── LISTED RECORDS

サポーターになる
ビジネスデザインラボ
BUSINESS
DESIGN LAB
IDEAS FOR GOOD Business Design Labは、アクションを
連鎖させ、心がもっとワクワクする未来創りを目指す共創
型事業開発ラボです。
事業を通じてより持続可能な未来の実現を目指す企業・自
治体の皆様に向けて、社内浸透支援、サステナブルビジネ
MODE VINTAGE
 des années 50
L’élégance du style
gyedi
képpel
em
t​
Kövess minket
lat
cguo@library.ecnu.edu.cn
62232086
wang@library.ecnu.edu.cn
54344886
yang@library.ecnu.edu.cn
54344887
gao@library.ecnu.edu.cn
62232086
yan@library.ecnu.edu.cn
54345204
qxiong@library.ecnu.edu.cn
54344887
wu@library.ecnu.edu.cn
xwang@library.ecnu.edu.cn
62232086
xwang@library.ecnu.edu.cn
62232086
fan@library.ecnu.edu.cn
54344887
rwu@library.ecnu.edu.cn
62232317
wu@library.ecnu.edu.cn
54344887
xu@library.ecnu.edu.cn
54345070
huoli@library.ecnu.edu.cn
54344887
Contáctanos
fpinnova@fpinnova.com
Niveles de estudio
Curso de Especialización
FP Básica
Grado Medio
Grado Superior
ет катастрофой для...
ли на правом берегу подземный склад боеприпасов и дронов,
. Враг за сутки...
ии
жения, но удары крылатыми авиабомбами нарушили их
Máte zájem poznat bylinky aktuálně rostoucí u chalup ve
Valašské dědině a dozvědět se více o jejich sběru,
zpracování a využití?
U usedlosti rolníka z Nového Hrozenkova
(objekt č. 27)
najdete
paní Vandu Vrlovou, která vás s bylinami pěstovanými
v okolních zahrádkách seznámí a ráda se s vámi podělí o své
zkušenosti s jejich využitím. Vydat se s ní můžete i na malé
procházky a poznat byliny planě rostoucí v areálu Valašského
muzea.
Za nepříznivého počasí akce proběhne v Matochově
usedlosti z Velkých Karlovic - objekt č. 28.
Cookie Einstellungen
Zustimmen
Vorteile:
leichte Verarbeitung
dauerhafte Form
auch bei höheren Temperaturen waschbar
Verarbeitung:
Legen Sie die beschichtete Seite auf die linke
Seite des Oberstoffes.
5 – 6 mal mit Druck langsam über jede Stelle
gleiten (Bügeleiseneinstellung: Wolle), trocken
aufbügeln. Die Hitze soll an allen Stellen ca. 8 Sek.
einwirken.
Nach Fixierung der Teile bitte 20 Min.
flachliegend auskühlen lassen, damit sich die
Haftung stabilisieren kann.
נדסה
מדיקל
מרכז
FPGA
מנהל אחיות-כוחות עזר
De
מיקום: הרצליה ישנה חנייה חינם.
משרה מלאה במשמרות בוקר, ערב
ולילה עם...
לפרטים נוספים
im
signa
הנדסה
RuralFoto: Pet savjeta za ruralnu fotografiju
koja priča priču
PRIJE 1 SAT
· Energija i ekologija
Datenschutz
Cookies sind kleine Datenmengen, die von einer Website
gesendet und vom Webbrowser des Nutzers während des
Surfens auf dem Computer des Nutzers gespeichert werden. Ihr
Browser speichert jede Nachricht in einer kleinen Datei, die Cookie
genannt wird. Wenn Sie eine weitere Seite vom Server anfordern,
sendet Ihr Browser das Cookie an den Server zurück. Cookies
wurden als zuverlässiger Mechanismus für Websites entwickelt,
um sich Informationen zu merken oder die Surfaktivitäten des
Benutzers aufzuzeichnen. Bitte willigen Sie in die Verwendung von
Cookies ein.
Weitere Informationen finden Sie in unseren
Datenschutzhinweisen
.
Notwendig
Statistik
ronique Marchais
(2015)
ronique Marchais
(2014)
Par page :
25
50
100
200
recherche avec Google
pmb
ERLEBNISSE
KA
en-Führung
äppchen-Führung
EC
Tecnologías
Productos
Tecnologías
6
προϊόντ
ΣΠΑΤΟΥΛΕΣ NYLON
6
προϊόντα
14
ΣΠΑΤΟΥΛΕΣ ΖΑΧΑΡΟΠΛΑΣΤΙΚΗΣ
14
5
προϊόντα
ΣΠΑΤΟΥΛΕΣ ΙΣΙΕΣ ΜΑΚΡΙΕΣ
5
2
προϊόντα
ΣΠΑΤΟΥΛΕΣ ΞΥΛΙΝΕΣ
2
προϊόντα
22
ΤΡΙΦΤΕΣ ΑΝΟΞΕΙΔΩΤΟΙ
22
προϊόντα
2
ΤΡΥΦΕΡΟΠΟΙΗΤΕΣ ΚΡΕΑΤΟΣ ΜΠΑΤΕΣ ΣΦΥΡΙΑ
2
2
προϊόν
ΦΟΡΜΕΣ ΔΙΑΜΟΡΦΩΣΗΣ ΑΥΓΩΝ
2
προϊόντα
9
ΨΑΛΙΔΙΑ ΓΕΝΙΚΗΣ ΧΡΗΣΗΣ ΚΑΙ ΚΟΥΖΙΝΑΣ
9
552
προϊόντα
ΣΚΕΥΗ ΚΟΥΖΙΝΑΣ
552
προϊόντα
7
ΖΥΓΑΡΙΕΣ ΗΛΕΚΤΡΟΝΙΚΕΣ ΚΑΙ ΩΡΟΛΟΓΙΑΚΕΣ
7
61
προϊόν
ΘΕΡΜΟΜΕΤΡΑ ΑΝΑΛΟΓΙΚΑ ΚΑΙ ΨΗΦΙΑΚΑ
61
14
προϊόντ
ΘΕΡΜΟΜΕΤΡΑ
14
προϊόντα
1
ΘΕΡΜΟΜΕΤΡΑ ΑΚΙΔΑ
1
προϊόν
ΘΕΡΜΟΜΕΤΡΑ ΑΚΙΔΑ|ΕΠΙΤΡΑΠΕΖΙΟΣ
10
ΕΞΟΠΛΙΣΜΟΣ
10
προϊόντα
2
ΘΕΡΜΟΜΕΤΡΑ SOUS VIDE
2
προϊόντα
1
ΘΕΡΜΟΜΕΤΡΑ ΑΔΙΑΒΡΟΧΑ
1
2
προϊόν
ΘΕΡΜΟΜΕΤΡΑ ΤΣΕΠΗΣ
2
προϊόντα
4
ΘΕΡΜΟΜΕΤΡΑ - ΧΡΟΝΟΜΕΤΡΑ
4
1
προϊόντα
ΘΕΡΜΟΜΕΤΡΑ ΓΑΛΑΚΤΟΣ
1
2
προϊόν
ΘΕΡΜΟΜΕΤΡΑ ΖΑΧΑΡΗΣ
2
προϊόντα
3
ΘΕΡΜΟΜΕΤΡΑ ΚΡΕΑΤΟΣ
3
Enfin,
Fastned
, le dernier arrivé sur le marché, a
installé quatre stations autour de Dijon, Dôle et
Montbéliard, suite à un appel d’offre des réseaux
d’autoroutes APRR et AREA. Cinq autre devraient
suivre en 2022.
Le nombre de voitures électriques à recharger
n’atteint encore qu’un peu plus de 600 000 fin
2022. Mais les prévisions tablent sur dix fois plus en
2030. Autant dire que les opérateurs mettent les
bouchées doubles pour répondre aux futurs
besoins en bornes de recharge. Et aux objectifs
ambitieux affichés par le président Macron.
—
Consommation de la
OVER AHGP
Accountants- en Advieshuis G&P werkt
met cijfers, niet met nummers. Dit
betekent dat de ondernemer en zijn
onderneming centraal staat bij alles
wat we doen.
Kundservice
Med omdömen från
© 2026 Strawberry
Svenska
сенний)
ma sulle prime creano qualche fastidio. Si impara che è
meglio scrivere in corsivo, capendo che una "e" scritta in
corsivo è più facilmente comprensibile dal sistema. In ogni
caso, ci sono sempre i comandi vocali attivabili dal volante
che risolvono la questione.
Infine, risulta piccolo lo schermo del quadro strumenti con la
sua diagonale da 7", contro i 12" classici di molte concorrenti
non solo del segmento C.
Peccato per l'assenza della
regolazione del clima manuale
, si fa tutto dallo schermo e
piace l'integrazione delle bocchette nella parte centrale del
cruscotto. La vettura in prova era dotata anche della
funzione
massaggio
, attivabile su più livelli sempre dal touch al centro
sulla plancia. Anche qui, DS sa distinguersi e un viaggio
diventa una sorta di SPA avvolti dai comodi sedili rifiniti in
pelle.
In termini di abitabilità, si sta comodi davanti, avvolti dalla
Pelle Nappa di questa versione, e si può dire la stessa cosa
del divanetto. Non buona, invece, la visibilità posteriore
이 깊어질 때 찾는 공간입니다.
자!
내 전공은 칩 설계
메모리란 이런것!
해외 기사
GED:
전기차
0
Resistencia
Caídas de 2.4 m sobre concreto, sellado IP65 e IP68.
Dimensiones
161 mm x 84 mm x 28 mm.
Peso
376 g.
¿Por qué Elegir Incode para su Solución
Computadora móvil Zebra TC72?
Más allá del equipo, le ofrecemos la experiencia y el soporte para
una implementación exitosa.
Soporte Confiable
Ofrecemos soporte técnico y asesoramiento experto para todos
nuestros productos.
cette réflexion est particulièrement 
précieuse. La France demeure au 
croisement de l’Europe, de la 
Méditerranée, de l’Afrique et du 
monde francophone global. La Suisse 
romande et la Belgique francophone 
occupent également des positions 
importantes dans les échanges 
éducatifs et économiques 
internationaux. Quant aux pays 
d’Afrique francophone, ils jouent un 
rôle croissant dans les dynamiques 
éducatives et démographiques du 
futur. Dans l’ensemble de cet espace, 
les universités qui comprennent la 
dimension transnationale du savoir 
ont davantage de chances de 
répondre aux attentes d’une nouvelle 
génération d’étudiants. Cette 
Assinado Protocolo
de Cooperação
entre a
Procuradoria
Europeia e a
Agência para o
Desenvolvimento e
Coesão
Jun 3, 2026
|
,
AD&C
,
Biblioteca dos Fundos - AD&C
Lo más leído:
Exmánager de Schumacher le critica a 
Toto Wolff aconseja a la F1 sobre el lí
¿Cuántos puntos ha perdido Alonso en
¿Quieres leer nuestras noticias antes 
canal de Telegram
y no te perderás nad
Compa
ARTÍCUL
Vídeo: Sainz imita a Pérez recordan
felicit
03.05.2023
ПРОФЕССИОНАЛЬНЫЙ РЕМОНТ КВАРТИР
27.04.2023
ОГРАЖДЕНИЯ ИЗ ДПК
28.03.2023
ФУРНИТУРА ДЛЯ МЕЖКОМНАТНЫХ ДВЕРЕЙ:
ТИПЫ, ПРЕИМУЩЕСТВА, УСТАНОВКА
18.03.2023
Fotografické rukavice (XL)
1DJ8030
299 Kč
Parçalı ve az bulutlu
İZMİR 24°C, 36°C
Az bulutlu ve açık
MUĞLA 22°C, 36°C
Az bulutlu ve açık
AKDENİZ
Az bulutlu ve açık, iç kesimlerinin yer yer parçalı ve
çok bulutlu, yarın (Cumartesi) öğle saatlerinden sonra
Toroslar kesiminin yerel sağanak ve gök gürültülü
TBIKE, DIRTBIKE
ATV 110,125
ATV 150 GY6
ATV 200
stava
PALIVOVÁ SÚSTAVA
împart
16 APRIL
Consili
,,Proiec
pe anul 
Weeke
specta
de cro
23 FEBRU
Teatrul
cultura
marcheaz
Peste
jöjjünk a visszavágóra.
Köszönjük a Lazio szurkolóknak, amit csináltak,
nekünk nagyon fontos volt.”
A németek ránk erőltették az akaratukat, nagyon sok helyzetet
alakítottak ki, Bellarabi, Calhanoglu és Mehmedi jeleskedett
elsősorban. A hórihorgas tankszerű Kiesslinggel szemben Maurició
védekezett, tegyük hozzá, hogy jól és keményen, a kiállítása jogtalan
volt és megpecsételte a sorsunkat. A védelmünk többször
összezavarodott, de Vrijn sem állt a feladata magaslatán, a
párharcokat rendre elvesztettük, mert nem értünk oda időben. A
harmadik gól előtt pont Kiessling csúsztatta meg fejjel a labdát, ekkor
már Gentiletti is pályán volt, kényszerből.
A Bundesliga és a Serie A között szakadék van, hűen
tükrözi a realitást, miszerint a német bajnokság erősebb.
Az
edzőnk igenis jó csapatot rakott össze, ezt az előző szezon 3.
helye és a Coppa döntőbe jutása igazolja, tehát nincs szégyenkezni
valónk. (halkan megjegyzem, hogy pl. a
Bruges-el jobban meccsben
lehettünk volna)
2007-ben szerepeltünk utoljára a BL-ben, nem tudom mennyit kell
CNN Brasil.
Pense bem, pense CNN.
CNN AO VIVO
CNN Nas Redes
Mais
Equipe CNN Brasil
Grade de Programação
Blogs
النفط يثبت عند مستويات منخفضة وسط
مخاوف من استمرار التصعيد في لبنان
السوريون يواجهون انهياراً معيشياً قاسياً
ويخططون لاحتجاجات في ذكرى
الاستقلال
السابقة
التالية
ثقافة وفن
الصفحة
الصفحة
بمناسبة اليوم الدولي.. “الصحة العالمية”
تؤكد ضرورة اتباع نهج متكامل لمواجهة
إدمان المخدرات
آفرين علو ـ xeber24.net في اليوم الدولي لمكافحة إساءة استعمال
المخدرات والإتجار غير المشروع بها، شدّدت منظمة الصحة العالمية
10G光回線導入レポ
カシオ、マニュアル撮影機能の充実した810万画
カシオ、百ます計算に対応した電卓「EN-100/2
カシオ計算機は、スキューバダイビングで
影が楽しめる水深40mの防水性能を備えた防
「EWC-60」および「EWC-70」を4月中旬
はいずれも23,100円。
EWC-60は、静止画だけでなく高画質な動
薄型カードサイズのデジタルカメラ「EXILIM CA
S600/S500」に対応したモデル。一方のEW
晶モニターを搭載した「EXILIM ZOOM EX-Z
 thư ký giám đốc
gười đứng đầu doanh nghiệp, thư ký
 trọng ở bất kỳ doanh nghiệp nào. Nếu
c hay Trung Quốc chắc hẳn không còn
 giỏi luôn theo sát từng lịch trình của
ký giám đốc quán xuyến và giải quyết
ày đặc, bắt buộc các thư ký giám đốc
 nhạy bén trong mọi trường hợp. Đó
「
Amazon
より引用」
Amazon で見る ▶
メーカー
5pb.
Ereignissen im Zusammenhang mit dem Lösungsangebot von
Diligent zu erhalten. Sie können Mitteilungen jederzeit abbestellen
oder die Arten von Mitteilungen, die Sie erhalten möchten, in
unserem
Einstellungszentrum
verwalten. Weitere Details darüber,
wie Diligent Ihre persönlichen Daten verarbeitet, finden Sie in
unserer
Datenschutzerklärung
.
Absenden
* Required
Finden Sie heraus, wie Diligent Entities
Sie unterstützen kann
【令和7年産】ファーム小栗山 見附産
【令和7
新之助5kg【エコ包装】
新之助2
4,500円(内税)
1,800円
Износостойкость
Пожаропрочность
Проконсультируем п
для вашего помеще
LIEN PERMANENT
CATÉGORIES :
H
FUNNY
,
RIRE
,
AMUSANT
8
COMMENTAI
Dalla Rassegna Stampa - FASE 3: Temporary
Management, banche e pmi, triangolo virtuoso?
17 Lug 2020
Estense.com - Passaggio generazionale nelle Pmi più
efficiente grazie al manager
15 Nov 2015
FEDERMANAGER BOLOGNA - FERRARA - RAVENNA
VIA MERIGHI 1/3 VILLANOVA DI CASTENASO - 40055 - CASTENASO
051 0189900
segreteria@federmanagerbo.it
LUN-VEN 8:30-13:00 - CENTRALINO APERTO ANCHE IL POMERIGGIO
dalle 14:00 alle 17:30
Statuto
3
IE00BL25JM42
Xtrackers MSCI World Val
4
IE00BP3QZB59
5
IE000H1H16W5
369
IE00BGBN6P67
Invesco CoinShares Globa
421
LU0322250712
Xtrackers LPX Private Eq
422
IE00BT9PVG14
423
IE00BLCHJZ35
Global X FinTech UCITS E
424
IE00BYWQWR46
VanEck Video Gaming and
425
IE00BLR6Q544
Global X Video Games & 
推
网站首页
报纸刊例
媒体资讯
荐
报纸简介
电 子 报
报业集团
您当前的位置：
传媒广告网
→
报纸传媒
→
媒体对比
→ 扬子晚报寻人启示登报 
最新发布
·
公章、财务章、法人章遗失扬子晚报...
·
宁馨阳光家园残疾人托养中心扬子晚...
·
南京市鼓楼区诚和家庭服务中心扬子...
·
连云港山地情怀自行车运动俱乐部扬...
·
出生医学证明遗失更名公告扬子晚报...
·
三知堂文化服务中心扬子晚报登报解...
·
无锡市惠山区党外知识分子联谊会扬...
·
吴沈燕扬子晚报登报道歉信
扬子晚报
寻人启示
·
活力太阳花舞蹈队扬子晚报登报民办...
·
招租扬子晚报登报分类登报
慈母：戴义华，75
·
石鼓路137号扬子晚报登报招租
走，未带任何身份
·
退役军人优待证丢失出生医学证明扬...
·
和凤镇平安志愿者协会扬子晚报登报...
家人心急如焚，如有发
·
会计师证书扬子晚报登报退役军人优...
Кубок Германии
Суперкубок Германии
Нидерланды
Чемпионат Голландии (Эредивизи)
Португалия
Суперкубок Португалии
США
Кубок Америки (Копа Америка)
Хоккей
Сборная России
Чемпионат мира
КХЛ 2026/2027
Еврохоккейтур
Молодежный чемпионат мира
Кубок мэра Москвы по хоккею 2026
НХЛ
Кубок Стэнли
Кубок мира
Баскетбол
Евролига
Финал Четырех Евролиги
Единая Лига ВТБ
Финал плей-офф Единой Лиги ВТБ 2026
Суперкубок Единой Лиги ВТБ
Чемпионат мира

────

▸ **EXERCISE**
Update everything from the start of the records down through the line containing "Máte zájem poznat", changing "Contáctanos" to "Escríbenos". Give those lines back with nothing else altered.

▸ **TASK SOLUTION**
サポーターになる
ビジネスデザインラボ
BUSINESS
DESIGN LAB
IDEAS FOR GOOD Business Design Labは、アクションを
連鎖させ、心がもっとワクワクする未来創りを目指す共創
型事業開発ラボです。
事業を通じてより持続可能な未来の実現を目指す企業・自
治体の皆様に向けて、社内浸透支援、サステナブルビジネ
MODE VINTAGE
 des années 50
L’élégance du style
gyedi
képpel
em
t​
Kövess minket
lat
cguo@library.ecnu.edu.cn
62232086
wang@library.ecnu.edu.cn
54344886
yang@library.ecnu.edu.cn
54344887
gao@library.ecnu.edu.cn
62232086
yan@library.ecnu.edu.cn
54345204
qxiong@library.ecnu.edu.cn
54344887
wu@library.ecnu.edu.cn
xwang@library.ecnu.edu.cn
62232086
xwang@library.ecnu.edu.cn
62232086
fan@library.ecnu.edu.cn
54344887
rwu@library.ecnu.edu.cn
62232317
wu@library.ecnu.edu.cn
54344887
xu@library.ecnu.edu.cn
54345070
huoli@library.ecnu.edu.cn
54344887
Escríbenos
fpinnova@fpinnova.com
Niveles de estudio
Curso de Especialización
FP Básica
Grado Medio
Grado Superior
ет катастрофой для...
ли на правом берегу подземный склад боеприпасов и дронов,
. Враг за сутки...
ии
жения, но удары крылатыми авиабомбами нарушили их
Máte zájem poznat bylinky aktuálně rostoucí u chalup ve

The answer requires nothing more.